Renzo se puso de pie. Una escena digna de Mickey Rourke en El Luchador, de Darren Aronofsky. Siguió un –sentido– abrazo con el chamán. La despedida del niño, que quedó pegándole de chanfle al esférico contra la pared. Los pájaros continuaban su canto. Rafa nos abrió el portón (“un gusto, eh”) y el chalet quedó atrás. Volvimos a la ruta callados.     

El ómnibus trasladaba unos pocos trabajadores de auriculares y bolsito. Nos ubicamos al fondo, sobre los asientos de cuero marrón.

–Estuvo intenso, eh –le di pie.   

–Ufff, esos veinte minutos en que la nave se descontrola, se descontrola bastante, quedás con los sentidos alterados, ¡danger! –reflexionó. Daba para percibirlo.

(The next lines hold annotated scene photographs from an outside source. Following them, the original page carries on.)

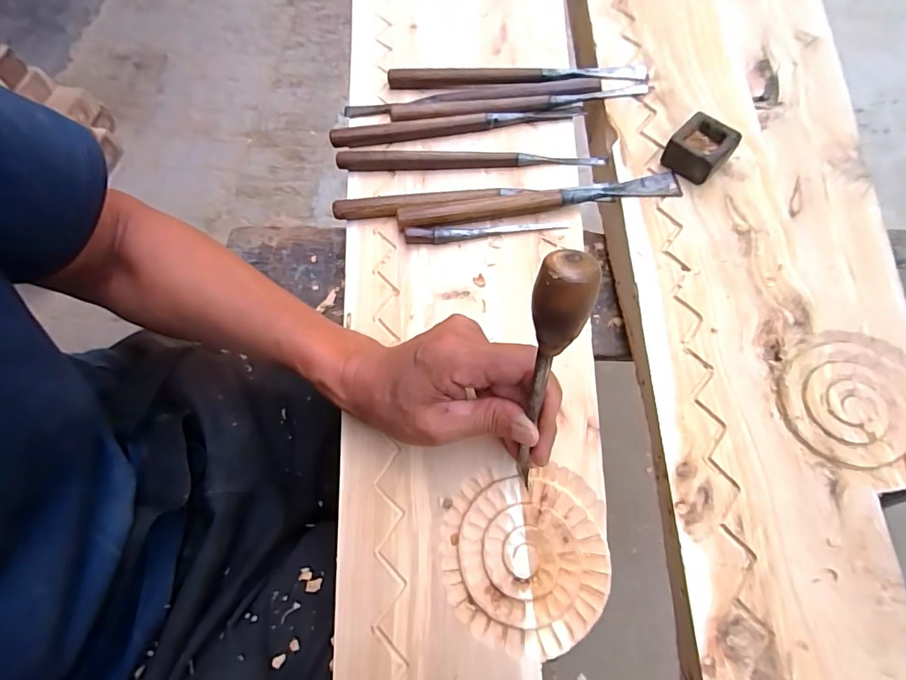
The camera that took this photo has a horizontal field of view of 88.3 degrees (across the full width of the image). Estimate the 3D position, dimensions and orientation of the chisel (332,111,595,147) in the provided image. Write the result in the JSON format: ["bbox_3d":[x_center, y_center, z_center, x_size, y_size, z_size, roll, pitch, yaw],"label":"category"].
[{"bbox_3d":[0.005,-0.215,0.464,0.249,0.022,0.016,-9,67,2],"label":"chisel"}]

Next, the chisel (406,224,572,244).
[{"bbox_3d":[0.031,-0.097,0.410,0.146,0.014,0.012,-5,67,3],"label":"chisel"}]

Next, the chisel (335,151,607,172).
[{"bbox_3d":[0.017,-0.173,0.446,0.256,0.015,0.019,0,67,6],"label":"chisel"}]

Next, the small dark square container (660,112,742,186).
[{"bbox_3d":[0.222,-0.170,0.420,0.047,0.031,0.050,38,76,19],"label":"small dark square container"}]

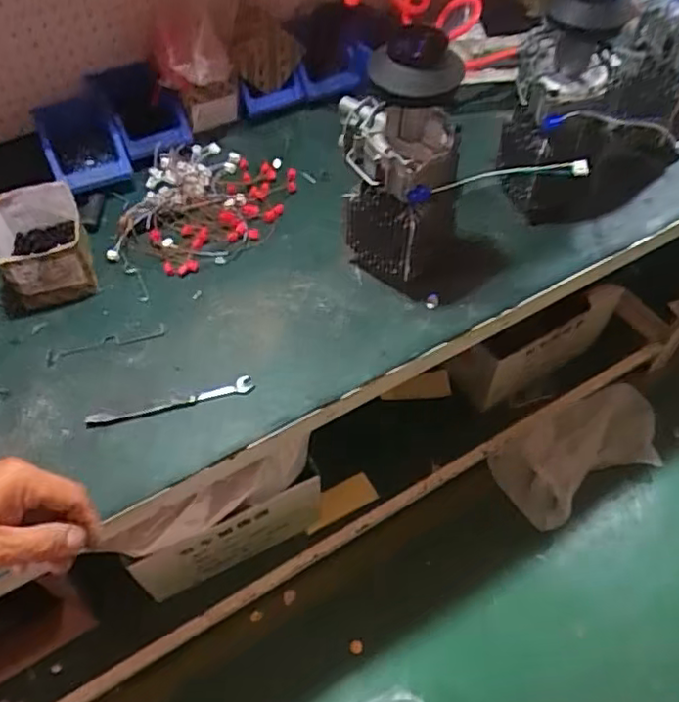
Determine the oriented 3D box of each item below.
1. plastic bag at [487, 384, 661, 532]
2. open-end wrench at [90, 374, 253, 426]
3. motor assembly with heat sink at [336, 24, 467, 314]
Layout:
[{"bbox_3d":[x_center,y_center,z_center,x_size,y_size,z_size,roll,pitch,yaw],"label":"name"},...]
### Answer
[{"bbox_3d":[0.551,0.212,1.394,0.422,0.088,0.189,-25,57,-17],"label":"plastic bag"},{"bbox_3d":[-0.211,0.065,0.787,0.205,0.004,0.021,-14,54,-9],"label":"open-end wrench"},{"bbox_3d":[0.081,-0.223,0.797,0.159,0.323,0.118,6,54,6],"label":"motor assembly with heat sink"}]

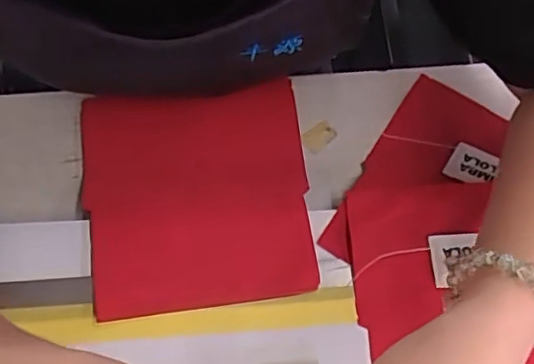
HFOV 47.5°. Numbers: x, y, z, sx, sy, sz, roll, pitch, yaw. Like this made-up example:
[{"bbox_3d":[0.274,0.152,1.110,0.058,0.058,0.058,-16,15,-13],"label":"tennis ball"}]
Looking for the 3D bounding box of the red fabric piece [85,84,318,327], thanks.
[{"bbox_3d":[-0.049,0.006,0.418,0.151,0.028,0.158,-8,72,-3],"label":"red fabric piece"}]

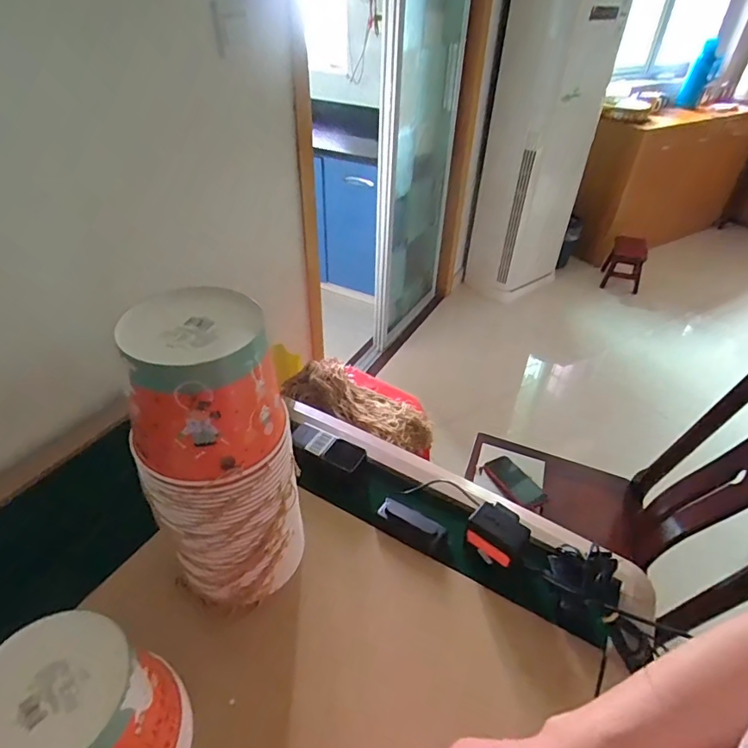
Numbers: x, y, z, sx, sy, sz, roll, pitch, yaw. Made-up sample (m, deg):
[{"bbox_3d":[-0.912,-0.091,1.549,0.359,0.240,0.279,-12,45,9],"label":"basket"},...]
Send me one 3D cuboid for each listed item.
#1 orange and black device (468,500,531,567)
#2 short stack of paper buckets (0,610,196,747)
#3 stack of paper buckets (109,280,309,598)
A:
[{"bbox_3d":[0.173,0.225,0.670,0.076,0.055,0.059,30,46,30],"label":"orange and black device"},{"bbox_3d":[-0.253,0.322,0.436,0.142,0.168,0.141,28,45,28],"label":"short stack of paper buckets"},{"bbox_3d":[-0.167,0.104,0.542,0.148,0.366,0.130,-14,42,-19],"label":"stack of paper buckets"}]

Parecía como si su mirada todavía estuviera focalizada en algún otro plano. Probablemente invertida hacia dentro.

–Después que te la das quedás muy consciente de tu cuerpo. Atento a los procesos físicos, sensible –describió.

Eso y un remanente de paranoia.

–Sentís un poco de chucho de que no te haya quedado nada extraño, de que no te vendrá nada al toque. Estás con lo que yo llamo síndrome del hombre araña… Quedás super alerta –dijo.

Eso y hambre. Hambre del ayuno de un sobreviviente. 

–Me comería un caballo –advirtió. 

Y le creí. La ocasión merecía una de esas engullidas bestiales que siguen a los grandes esfuerzos: milanesa en dos panes con papas fritas, tres muzzarelas y un fainá. O un brasero completo.

Hablamos de comida. No pude evitar pensar en El Gris, famélico a esta altura, emprendiendo actos de vandalismo a lo largo y ancho de todo el apartamento de mi hermano. Tuve un leve indicio de preocupación. (Una semana más tarde lo acaricié por primera vez, como uno de los primeros actos de la reivindicación de mi ternura). 

Ya estaba oscuro. El tráfico espeso. Renzo se bajó a una cuadra de su casa, en medio de un diálogo telefónico con su hermana, la misma que había estado llamando durante el procedimiento.

–Baaarbaro –replicó al “¿cómo te fue?”. Ella estaba considerando darse la vacuna.    

Nos despedimos con afecto y lo vi irse hecho un mutante de mochila por el pasto de la acera. Veinte minutos más tarde hice lo propio en la terminal próxima al puerto. Avancé hacia lo de mi hermano pensando en el ayahuasca, comprendiéndola como la entidad de una dimensión superior, que avala y propicia. Pensando que es en ella en la que de alguna manera se sustentan estas otras prácticas como la del kambó. Le hice una última pregunta, a Renzo, por mensaje de texto: “¿La pequeña muerte del campito es como esta?”

Y su respuesta: “Noo, en el ayahuasca cuando te morís, te morís”.

(Apagado como estaba, ni por la más remota de las chances se me habría cruzado por la cabeza, esa noche, mientras El Gris me arañaba las manos, desesperado por sus pastillas alimenticias, que cuatro meses más tarde me iba a “morir” al fumar DMT, el componente psicoactivo del ayahuasca, en Chile, inducido por una mujer de la que me enamoré brutalmente. Ni de que para ese entonces iba a llevar un gato gris fumando pipa tatuado en mí brazo. Y que a mi regreso se lo iba a contar por teléfono a Renzo, quien me lanzaría una de sus aprobatorias carcajadas de gorila.

–JAAAAAAAAAAAAAAAAAAAAAAAAAAAAAAAAAAAAAAAAAAAA).